Now, with the failure of the Super Committee, it is imperative to look at ways to cut spending before it is too late. What most people don’t realize is that In the past year there have been multiple efforts to identify wasteful spending that the White House should take immediate action to implement.
Let’s start with the Congressional Budget Office (CBO), which detailed a number of spending cuts in its March 2011 report, “Reducing the Deficit: Spending and Revenue Options.” The cuts/savings are broken up into three categories: Mandatory (savings would total $29 billion in one year and $590 billion over five years); Defense Discretionary (with total of $10 billion in one year and $178 billion over five years); and Non-Defense Discretionary (with a total of $13 billion in one year and $147 billion over five years).
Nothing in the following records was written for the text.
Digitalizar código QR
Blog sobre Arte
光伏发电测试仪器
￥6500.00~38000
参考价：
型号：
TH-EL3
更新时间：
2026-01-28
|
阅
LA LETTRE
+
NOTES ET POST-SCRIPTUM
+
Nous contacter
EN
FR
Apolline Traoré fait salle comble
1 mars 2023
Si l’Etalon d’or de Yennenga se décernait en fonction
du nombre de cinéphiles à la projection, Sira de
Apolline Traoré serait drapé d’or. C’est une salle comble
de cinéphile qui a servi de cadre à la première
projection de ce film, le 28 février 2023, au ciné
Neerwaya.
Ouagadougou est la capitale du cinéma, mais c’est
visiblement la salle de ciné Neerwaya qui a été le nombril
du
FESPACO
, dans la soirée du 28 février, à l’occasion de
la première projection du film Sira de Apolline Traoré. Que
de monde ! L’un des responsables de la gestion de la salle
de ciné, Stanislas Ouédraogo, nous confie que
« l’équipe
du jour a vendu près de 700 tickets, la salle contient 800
All told these savings would be more than $900 billion over five years.
Individual CBO recommendations include: cancelling the Expeditionary Fighting Vehicle; eliminating the Department of Energy’s Grants to States for Energy Conservation and Weatherization; and eliminating Intercity Rail Subsidies.
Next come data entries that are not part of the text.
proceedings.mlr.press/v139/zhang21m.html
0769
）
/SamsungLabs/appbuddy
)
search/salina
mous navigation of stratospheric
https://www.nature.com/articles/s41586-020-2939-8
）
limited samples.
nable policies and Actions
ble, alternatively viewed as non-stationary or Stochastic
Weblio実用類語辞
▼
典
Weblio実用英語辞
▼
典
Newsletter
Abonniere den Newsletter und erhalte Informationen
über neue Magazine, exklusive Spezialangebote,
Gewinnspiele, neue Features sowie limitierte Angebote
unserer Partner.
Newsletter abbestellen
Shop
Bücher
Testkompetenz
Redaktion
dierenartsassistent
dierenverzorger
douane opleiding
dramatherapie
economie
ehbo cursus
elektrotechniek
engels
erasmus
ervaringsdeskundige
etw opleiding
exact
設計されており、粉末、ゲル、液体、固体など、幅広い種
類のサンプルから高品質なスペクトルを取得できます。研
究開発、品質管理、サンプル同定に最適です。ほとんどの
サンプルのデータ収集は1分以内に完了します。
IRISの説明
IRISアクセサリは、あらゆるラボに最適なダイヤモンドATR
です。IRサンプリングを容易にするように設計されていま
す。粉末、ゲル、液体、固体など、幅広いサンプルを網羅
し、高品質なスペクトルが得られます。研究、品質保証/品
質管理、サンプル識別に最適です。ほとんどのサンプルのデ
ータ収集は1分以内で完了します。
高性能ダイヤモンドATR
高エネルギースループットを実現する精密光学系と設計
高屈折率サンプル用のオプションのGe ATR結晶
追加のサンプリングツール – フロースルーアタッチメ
Not as meaty, but also worth considering, is President Obama’s own list of recommendations that the White House released in February along with his fiscal year 2012 budget. Fiscal Year 2012 Terminations, Reductions, and Savings outlines $33 billion in potential spending cuts. While there are some good recommendations to cut spending, the total amounts to less than one percent of the $3.7 trillion budget and it fails to address entitlement spending, which is projected to be 64 percent of the budget. However, this is at least a more serious proposal to our out-of-control deficit than cutting agency swag.
A more effective approach came just about a year ago from the National Commission on Fiscal Reform and Integrity, a deficit reduction effort led by former White House chief of staff Erskine Bowles and former Republican Senate Whip Alan Simpson (R-Wy.). The Commission released a report on potential spending cuts that would eclipse $2 trillion from 2012 to 2020. Recommendations include: selling excess federal real property; repealing The Community Living Assistance Services and Supports (CLASS) Act which was created in Obamacare; and reducing net spending on mandatory agriculture programs.
While it may look good that the White House is trying to cut a few billion dollars, it is disingenuous for the Obama administration to brag that it is serious about cutting spending when they pushed an $800 billion stimulus program and a multi-trillion dollar healthcare plan that will have far more impact on the debt and deficit than a few symbolic spending cuts. Taxpayers want (and deserve) real spending cuts and not just window dressing.
With the failure of the Super Committee and a national debt exceeding $15 trillion, it is time that our government got serious about cutting spending and fixing our current economic dilemma. Not issuing the latest iPhone to federal employees isn’t going to reduce our debt or get Americans back to work.